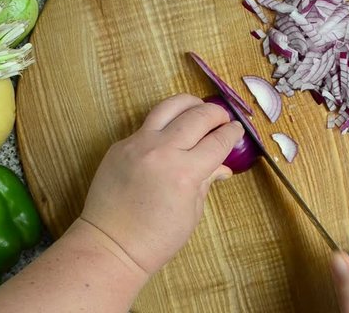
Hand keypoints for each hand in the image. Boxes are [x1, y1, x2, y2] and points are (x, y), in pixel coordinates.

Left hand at [80, 94, 243, 274]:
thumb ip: (206, 182)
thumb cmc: (156, 238)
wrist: (111, 245)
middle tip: (223, 119)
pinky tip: (171, 132)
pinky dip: (165, 123)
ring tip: (199, 108)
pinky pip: (148, 125)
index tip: (237, 130)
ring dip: (190, 104)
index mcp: (185, 173)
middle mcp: (162, 151)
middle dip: (216, 114)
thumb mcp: (192, 213)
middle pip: (198, 116)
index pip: (217, 142)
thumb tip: (221, 168)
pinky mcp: (120, 145)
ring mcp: (138, 144)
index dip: (232, 133)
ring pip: (169, 107)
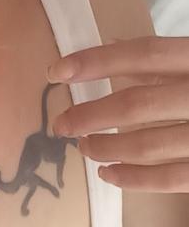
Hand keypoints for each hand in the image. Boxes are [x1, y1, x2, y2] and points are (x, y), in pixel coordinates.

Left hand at [47, 35, 188, 191]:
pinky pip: (170, 178)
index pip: (143, 53)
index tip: (56, 70)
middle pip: (137, 103)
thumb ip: (169, 59)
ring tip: (84, 148)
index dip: (96, 60)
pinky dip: (134, 179)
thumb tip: (114, 47)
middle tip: (61, 124)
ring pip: (148, 145)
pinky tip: (109, 175)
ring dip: (107, 148)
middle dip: (91, 114)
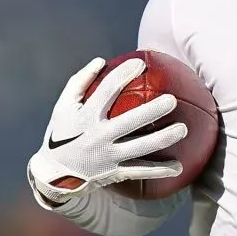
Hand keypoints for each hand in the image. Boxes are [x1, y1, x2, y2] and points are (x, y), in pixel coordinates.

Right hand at [27, 57, 186, 204]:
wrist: (53, 175)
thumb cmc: (61, 133)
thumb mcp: (63, 106)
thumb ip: (80, 81)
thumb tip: (100, 60)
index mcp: (86, 117)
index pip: (106, 91)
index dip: (123, 75)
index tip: (141, 63)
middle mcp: (98, 137)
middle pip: (130, 122)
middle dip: (152, 111)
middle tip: (172, 100)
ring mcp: (108, 157)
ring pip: (141, 148)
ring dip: (163, 139)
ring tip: (183, 129)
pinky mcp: (115, 173)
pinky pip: (141, 171)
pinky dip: (160, 170)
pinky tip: (180, 166)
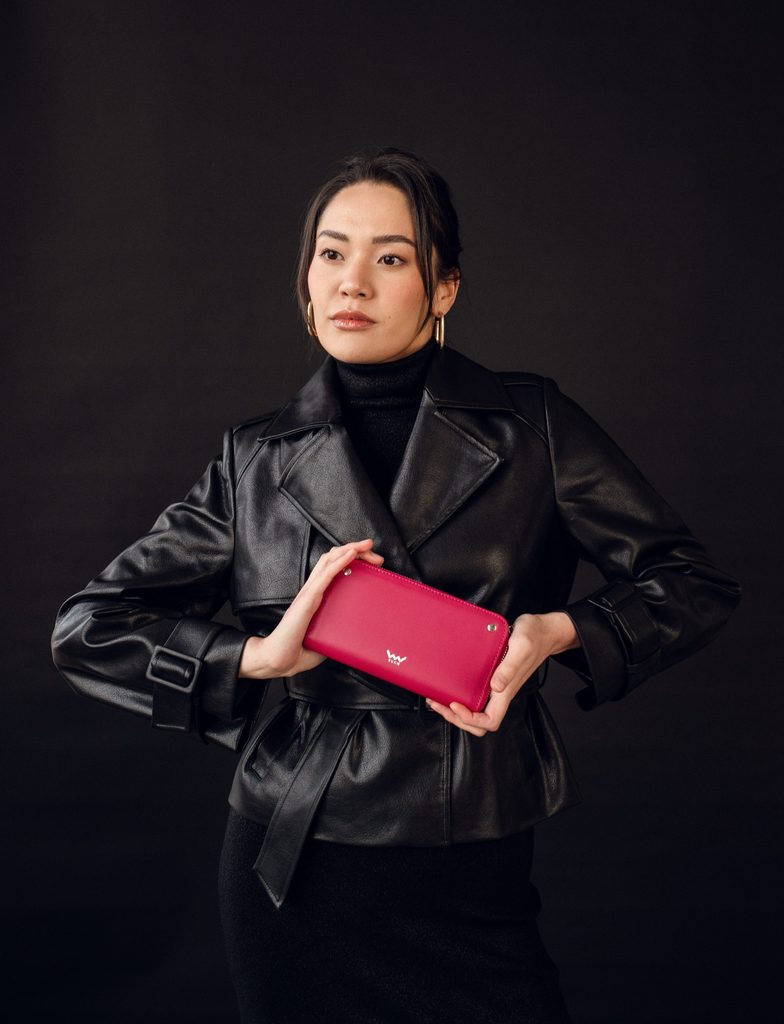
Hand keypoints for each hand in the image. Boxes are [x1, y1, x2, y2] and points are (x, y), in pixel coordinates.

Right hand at [239, 539, 383, 679]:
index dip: (352, 559)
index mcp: (315, 597)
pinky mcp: (308, 600)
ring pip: (329, 560)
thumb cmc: (297, 651)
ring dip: (350, 549)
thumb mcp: (327, 639)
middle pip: (332, 558)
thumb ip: (338, 632)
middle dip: (354, 549)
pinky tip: (352, 554)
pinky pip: (326, 575)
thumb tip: (356, 636)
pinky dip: (340, 561)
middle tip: (373, 550)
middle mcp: (312, 590)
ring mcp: (309, 593)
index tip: (373, 563)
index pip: (333, 568)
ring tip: (366, 545)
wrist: (278, 660)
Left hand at [425, 611, 578, 736]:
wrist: (545, 630)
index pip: (490, 721)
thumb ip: (509, 667)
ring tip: (438, 698)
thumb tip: (495, 686)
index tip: (455, 704)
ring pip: (476, 711)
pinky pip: (477, 696)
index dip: (471, 720)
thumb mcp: (521, 647)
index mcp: (507, 690)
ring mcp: (498, 686)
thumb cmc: (535, 636)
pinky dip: (461, 695)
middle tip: (438, 704)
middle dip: (456, 718)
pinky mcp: (495, 677)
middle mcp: (501, 692)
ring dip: (455, 710)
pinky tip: (451, 685)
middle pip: (479, 722)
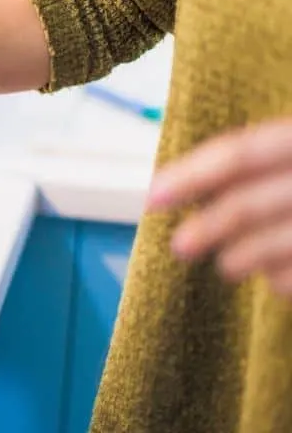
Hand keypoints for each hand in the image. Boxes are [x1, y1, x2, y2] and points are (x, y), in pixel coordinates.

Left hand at [147, 120, 291, 293]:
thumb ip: (256, 165)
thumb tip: (176, 186)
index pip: (243, 152)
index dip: (192, 174)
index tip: (153, 197)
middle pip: (251, 204)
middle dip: (208, 227)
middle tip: (180, 246)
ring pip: (276, 243)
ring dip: (240, 258)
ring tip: (228, 265)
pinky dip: (284, 281)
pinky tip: (278, 280)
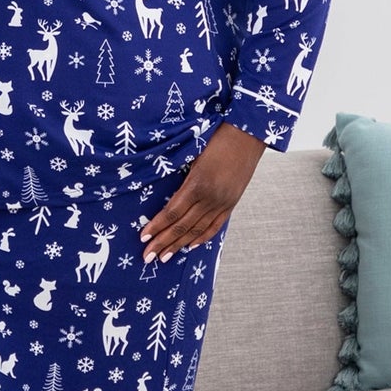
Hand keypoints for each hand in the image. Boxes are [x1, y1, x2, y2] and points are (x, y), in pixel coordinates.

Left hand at [139, 122, 265, 262]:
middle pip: (182, 226)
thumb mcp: (193, 154)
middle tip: (148, 256)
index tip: (143, 238)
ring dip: (179, 245)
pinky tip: (190, 246)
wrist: (248, 134)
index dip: (156, 226)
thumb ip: (181, 178)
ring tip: (165, 257)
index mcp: (197, 183)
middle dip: (163, 243)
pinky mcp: (232, 203)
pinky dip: (202, 237)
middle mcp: (210, 197)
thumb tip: (163, 197)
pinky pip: (216, 225)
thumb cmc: (216, 137)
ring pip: (198, 229)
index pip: (172, 212)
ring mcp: (223, 202)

* [Work instruction] From the listing above, repeat exactly the lines starting at the line that includes "thumb tip: (495, 686)" and ending at the line that includes "middle dip: (456, 718)", with nothing outside that span.

* [The completed task]
thumb tip: (495, 686)
index tip: (455, 704)
ring pip: (476, 711)
pinky pip: (477, 696)
index dip: (471, 720)
thumb mcp: (521, 647)
index mcp: (507, 690)
ring mcp: (498, 686)
thumb cmc: (535, 636)
pinky dip: (461, 695)
middle tip: (438, 704)
middle dip: (456, 718)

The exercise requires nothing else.